Care management and population health: let’s get the basics right first—and simultaneously

This terrible patient safety sentinel event, so excellently articulated by Jordan Rau’s Post/KHN article, speaks to a core issue facing patient care leaders nationwide. And that is this: even as hospital and medical group leaders move forward quickly—and they absolutely must do so—to put in place great population health management and care management programs, robustly data analytics-driven—they must also map and address the current deficiencies in their care transition processes. What happened to Joyce Oyler, sadly, is incredibly common in practice, if rarely as devastatingly fatal as in this circumstance.

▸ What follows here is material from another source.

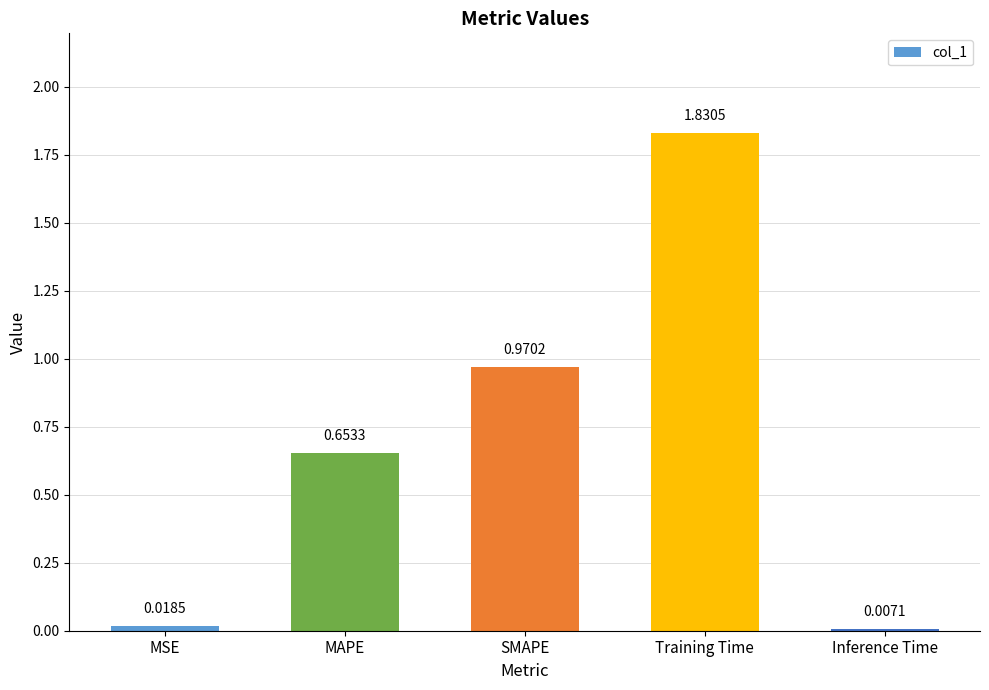

Rank the categories by value from lowest to highest.

Inference Time, MSE, MAPE, SMAPE, Training Time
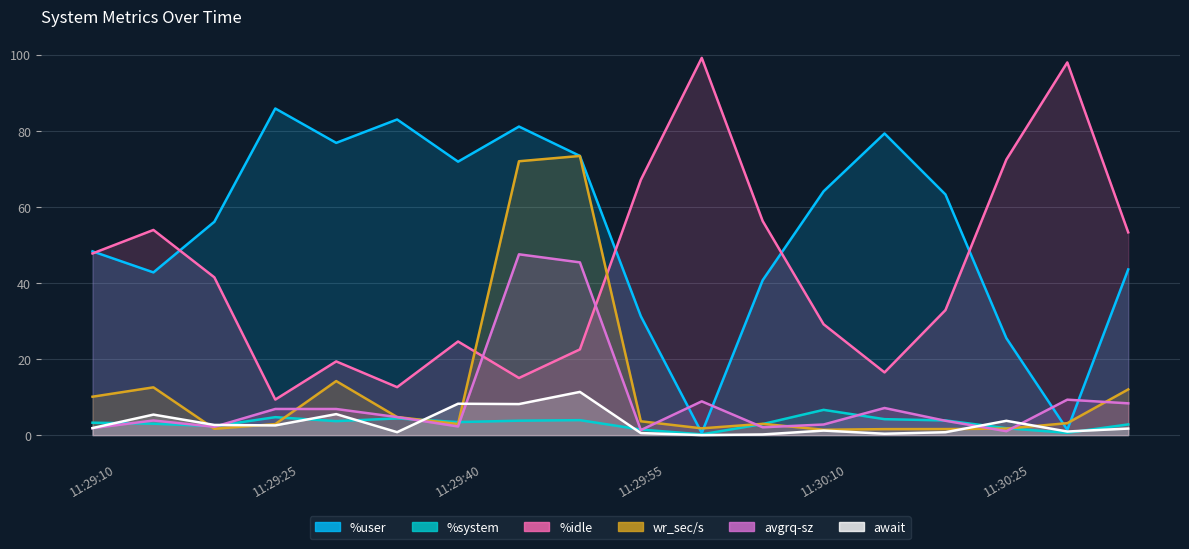

What is the label of the 18th point from the left?

11:30:35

But the reality is clear: the processes by which patients are discharged from inpatient hospitals remain absolutely fraught with errors, miscommunications, and indeed, complete breakdowns of communication and care management. Obviously, by the time Oyler’s daughter, a skilled oncology nurse, discovered what had happened to her mother, it ended up being too late for her, and she died as the result of a pharmacy dispensing error. Who knows what might have happened had a skilled, aware care management/case management nurse caught this error the day it happened? Certainly, Oyler would have become ill; but one day versus two weeks might have made all the difference, and Oyler might have been alive today.